7.2.13

é para isto que servem os filósofos?


Eu habituei-me a julgar que os filósofos têm uma certa obrigação de contribuir para a cidade. Contribuir com alguma reflexão que fuja a duas doenças do pensamento sobre o que é público: contra a doença da tecnicidade (em vez do "sabemos muito bem como fazer isto ou aquilo, mas não sabemos para que serve nem isto nem aquilo", ajudar a pensar sobre o que queremos e sobre se é bom querermos isso ou não); contra a doença do "ataque à pessoa" (em vez de andarmos por aí a "matar inimigos" a crédito de guerras eventuais, preferirmos debater opções e caminhos para concretizar opções). Claro que há filósofos que, como acontece noutras profissões, estão tão entretidos com os seus problemas técnicos que nada querem dizer em público sobre o que é público. Posso não concordar, mas posso, até certo ponto, respeitar. O que já não posso respeitar é que filósofos encartados, tendo vindo a lume falar à cidade, o façam contribuindo para aqueleas doenças que antes mencionei.
Tudo isto a propósito de um filósofos, de seu nome João Cardoso Rosas, que se interessa filosoficamente por Ética e Filosofia Política - e que no entanto escreve e publica um artigo como este, ontem no Diário Económico. Um senhor filósofo, que escreve um artigo de puro ataque pessoal a um determinado político, assina e por baixo da assinatura apõe "Professor Universitário", não se envergonha de um texto de puro ódio? As suas responsabilidades intelectuais não o envergonham de um texto fantasioso, sectário, de facção - um texto que, se serve algum propósito, só pode ser o de mostrar que um intelectual é capaz de descer tão baixo como qualquer outra pessoa?

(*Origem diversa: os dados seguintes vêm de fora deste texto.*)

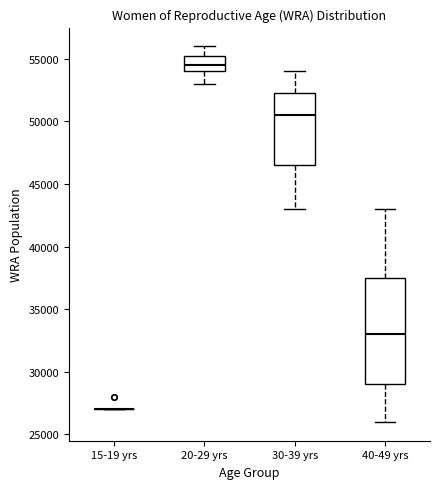

Where does the median line of the box for 20-29 yrs sit on the y-axis? The values are not printed on the chart, so give them approximately, as read against the axis.

54500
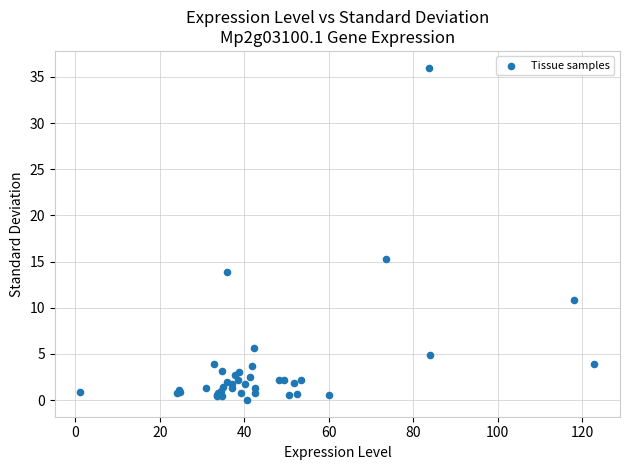

What Y value in the scatter plot is closest to 18?

15.2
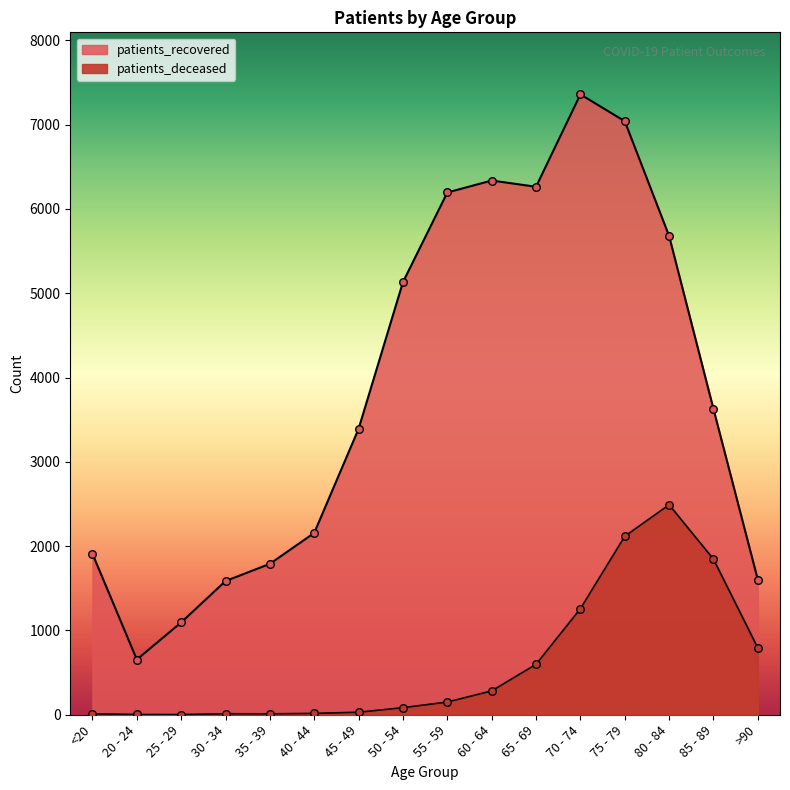

At which category is the sum across all series the highest?

75 - 79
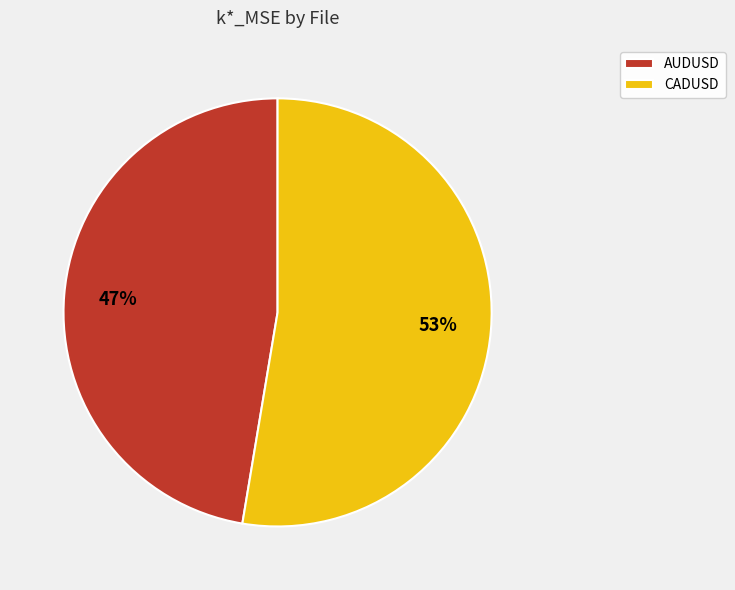

Is AUDUSD the majority of the pie?

No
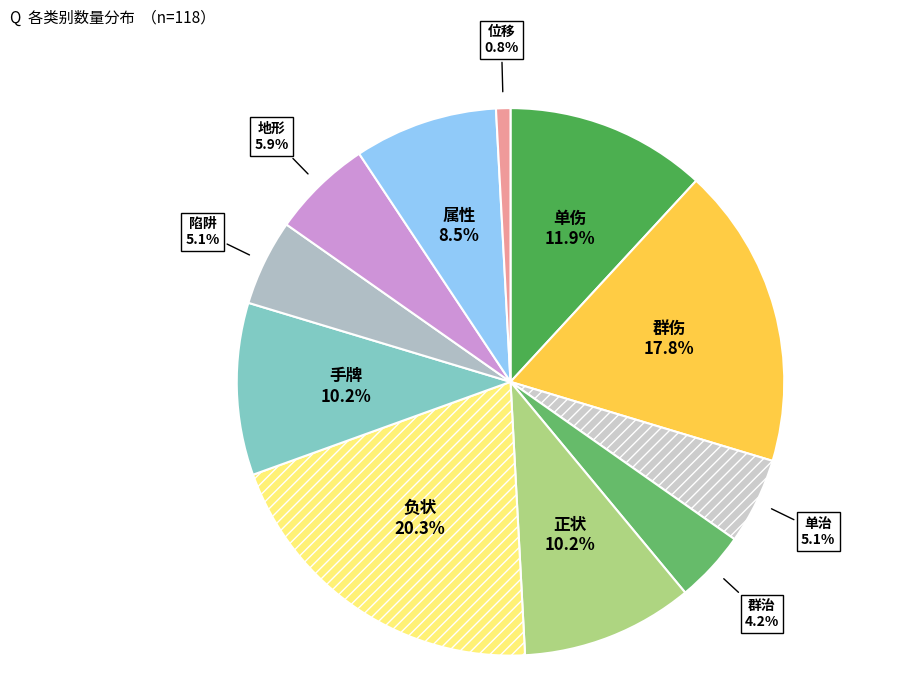

Which category has the biggest portion of the pie?

负状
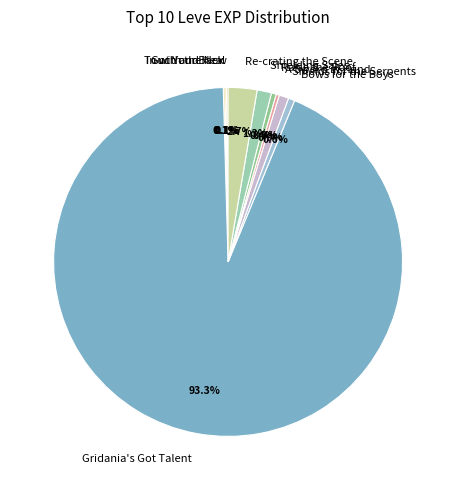

What is the total percentage of Shielding Sales and Bows for the Boys?

1.9%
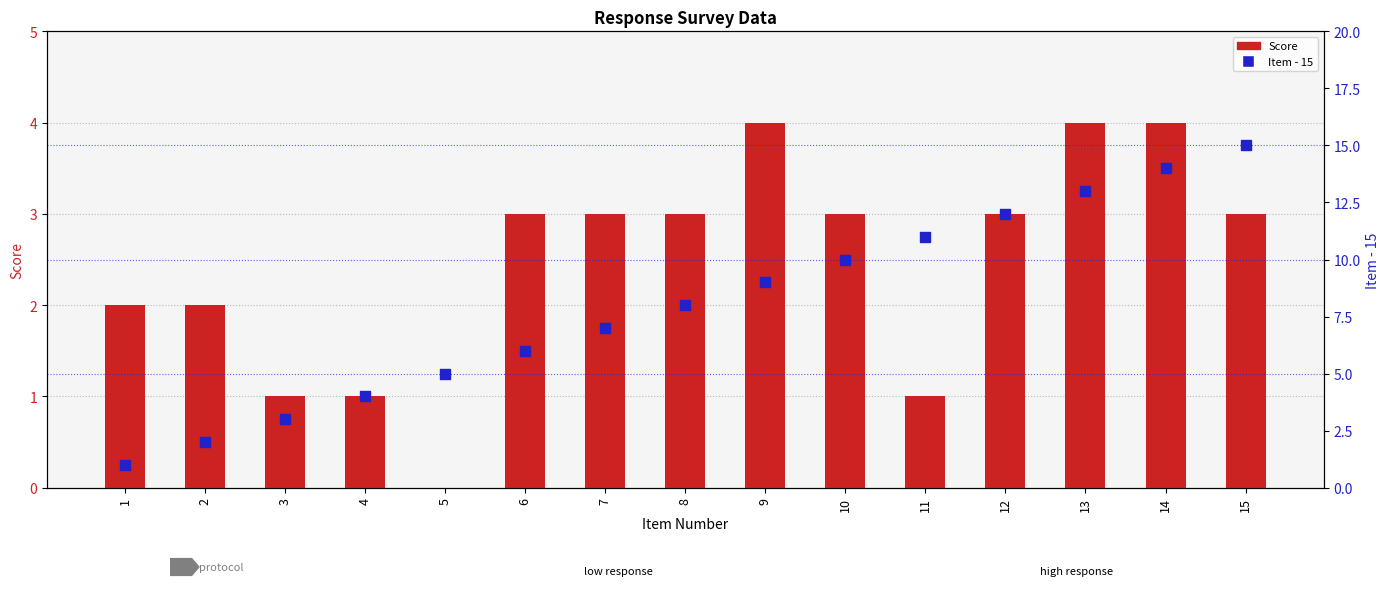

At which category is the sum across all series the highest?

14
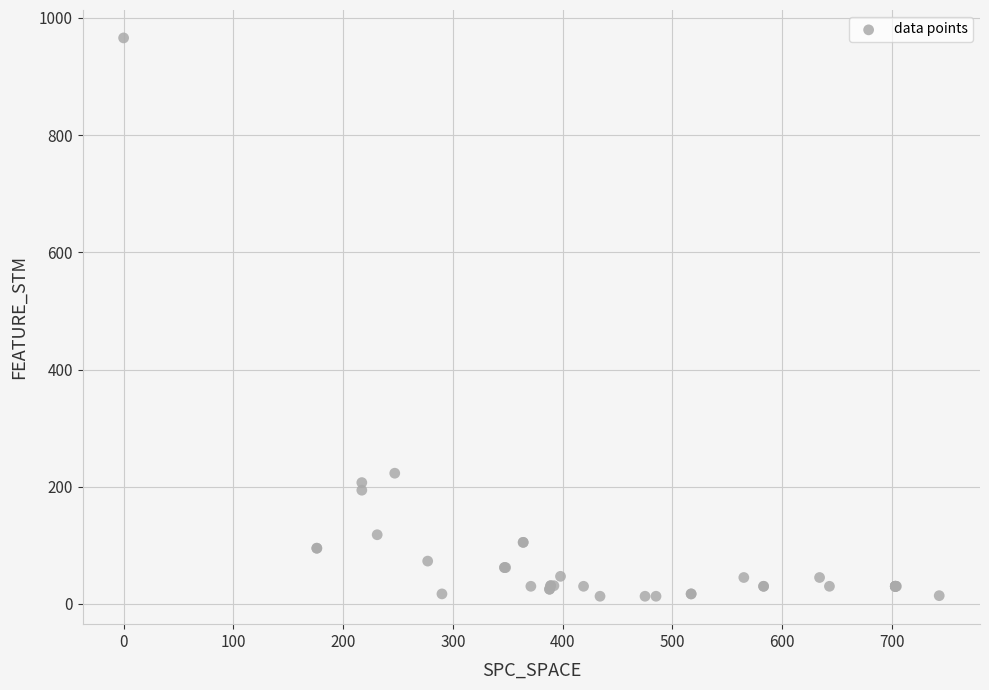

What Y value in the scatter plot is closest to 489?

223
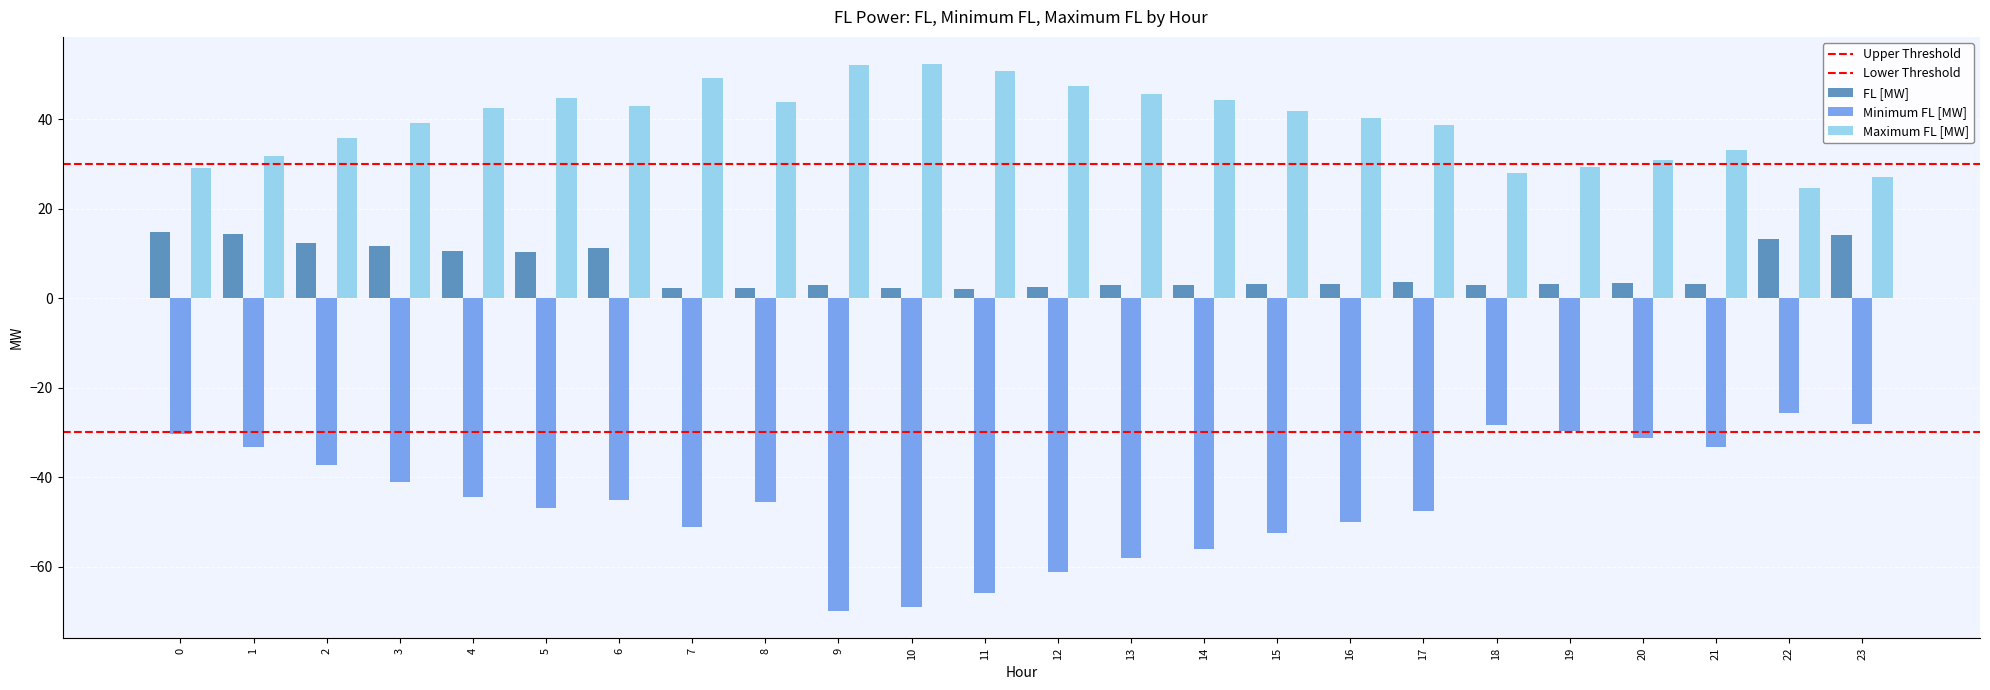

What is the lowest value of the Minimum FL [MW] series?

-69.9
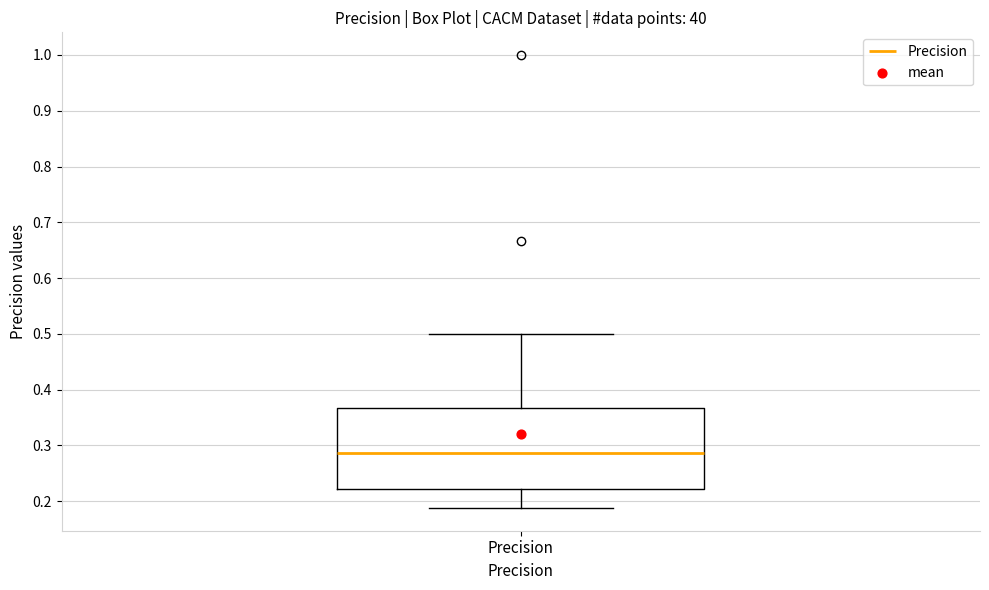

Transcribe this box plot: give where the median line is, the range the box spans, and where the two whiskers end, as read against the y-axis. The values are not printed on the chart, so give them approximately, as read against the axis.

median 0.29, box 0.22 to 0.37, whiskers 0.19 to 0.50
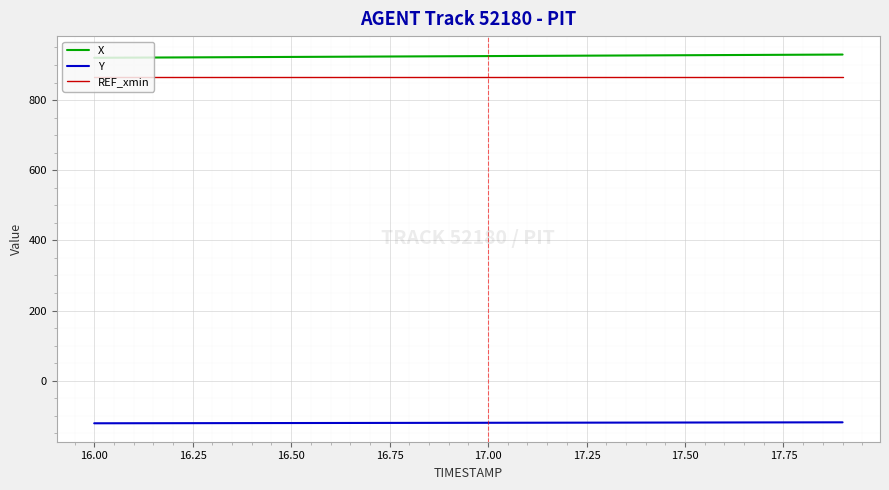

How many categories are shown in the chart?

20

Como cidadão, preocupa-me que haja intelectuais deste calibre que se prestem a estes serviços, em nome de uma concepção de democracia que quer fazer dos partidos máquinas monolíticas, seitas onde só se pode ulular o mantra do chefe, capelinhas de obediência acéfala. Como devo comparar o conteúdo deste artigo com as declarações dos dirigentes nacionais do PS que fazem fila à porta do Rato a acusar de deslealdade quem quer que, sonham eles, tenha uma concepção não monárquica do PS? Só posso comparar deste modo: acho infinitamente mais triste que um filósofo, cujos interesses declarados são a ética e a filosofia política, empenhe a sua pena num texto desta mesquinhez. Mas isso sou eu que tenho uma concepção certamente ultrapassada acerca do papel do filósofo na cidade.